I do have to say though there was one cheaper motel that did not nastify me.
It was after we had been married for a year. The place: Texas, on our way to San Antonio on a roadtrip with our friends Andy and Dacia. We have flown into Dallas to spend a long weekend with them and after we sent our friend Angel home on another plane (right after ours got in), we hopped into their miniscule Honda Civic (at 8:00ish pm) and started to drive to San Antonio.
San Antonio is not that close to Dallas.
In case you ever wondered.
A little past midnight (I really don’t know. It was like 10 years ago–but it was late and we had been traveling for a while), we decided that we had had enough of the car. We pulled off and started to look for a place to stay.
The plan was that Dacia and I were going to go in, rent a room for 2, and sneak the guys in, so we would only have to pay for 2.
Yeah, we were totally honest, good Christian girls.
We stopped at a Ramada or something similar and there wasn’t anything vacant, so we kept driving.
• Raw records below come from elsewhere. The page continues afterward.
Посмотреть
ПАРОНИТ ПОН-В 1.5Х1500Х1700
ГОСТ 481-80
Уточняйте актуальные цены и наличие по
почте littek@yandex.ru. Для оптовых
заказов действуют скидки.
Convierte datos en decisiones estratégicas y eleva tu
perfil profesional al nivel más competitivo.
Driving around town, we found a motel named Dwight’s Motel. And the best feature they advertised was COLOR TV.
Isn’t that AWESOME?!?
We shoulda stopped.
But we didn’t.
We kept driving.
To a place that shall remain nameless.
Why? Because I don’t remember its name.
But it was a big German Haus.
|image courtesy of jay-dee 7478|
And it didn’t look like this
When Dacia and I got to the front door, it was locked.
So we rang the doorbell, and an old German lady in her housecoat and with curlers in her hair came to the door. She let us in and asked us what we wanted. We told her we needed a room for …..4 (the guys were going to be walking in the front door past this lady before she locked us in).
Me in a hushed and frantic whisper–Dacia, we have to tell her 4.
Dacia–Ummmmm yeah, I know. There’s 4 of us.
German Lady–Ja. What’s your license plate?
Me–Texas, No, I mean Minnesota.
German Lady–You drove all the way from Iowa?
Dacia–No, my husband and I live in Texas, but our car is from Iowa (joys of being college students and the title being under your parents)
Me–And we just got here from Minnesota. (good job Gianna! Way to confuse her more!)
After we checked in, we all traipsed in with our stuff and unloaded it in our room.
Let me tell you that these rooms were the most remarkable I have been in.
First of all the wall were stark white. STARK WHITE!
The wall decorations were old calendar pages ripped apart (okay, let’s give them the benefit of the doubt. They were cut apart) and thumbtacked to the wall above the beds. One for each bed.
One of them was the Taj Mahal.
Because what German Haus doesn’t have a picture of the Taj Mahal from INDIA?
The next morning, while the guys (who we so truthfully notified the hotel of) checked us out, the lobby was blaring polka music.
Their continental breakfast? Stale Hydrox cookies placed on a doily upon a silver tray.
The only thing better than the Nameless German Haus would have been Dwight’s Motel.